Described as “over optimistic”, the Better Care Fund was set up using £5.3 billion of NHS and council funding in 2015. The plan was to reduce emergency admissions by 106,000 saving £171 million. But emergency admissions rose by 87,000, costing £311million more than planned.
Bed blocking was to have been reduced by 293,000 days in total, but actually increased by 185,000 days. Budget cuts for councils placed huge pressures on arranging and paying for care and delaying discharges from hospitals resulting in an extra cost of £146 million. Research indicates that up to 15 per cent of A&E departments in England could be closed or downgraded, affecting 33 hospitals. This would mean up to 24 A&E departments being involved. There are seven hospitals for which there are clear, public proposals for downgrading or closure, details coming from sustainability and transformation plans to deal with financial challenges in the NHS whilst transforming services.
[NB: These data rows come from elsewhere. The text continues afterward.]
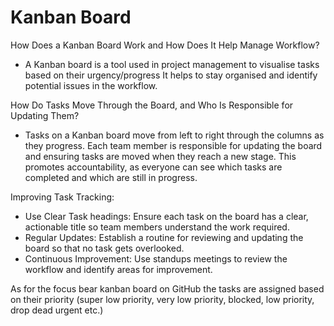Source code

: # Kanban Board

How Does a Kanban Board Work and How Does It Help Manage Workflow?

- A Kanban board is a tool used in project management to visualise tasks based on their urgency/progress It helps to stay organised and identify potential issues in the workflow.

How Do Tasks Move Through the Board, and Who Is Responsible for Updating Them?

- Tasks on a Kanban board move from left to right through the columns as they progress. Each team member is responsible for updating the board and ensuring tasks are moved when they reach a new stage. This promotes accountability, as everyone can see which tasks are completed and which are still in progress.

Improving Task Tracking:

- Use Clear Task headings: Ensure each task on the board has a clear, actionable title so team members understand the work required.
- Regular Updates: Establish a routine for reviewing and updating the board so that no task gets overlooked.
- Continuous Improvement: Use standups meetings to review the workflow and identify areas for improvement.

As for the focus bear kanban board on GitHub the tasks are assigned based on their priority (super low priority, very low priority, blocked, low priority, drop dead urgent etc.)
I would suggest the brave new NHS world embracing social welfare from April 1 funded by inadequate resources with rising demands and a growing population cannot result in the claimed better quality, more and wider services. What the politicians and experts reckon is not what is becoming clearer and more recognised by the public and theprices paid by those involved as consumers. Hospitals need more beds and for them to be available locally. Care home places are falling, not rising. Some immediate rethinks are overdue before problems finally break the systems. Poor political judgements and not value-for-money well paid experts, managers, etc, have shown their abilities and limitations. The public deserves far better, both as resource providers and consumers.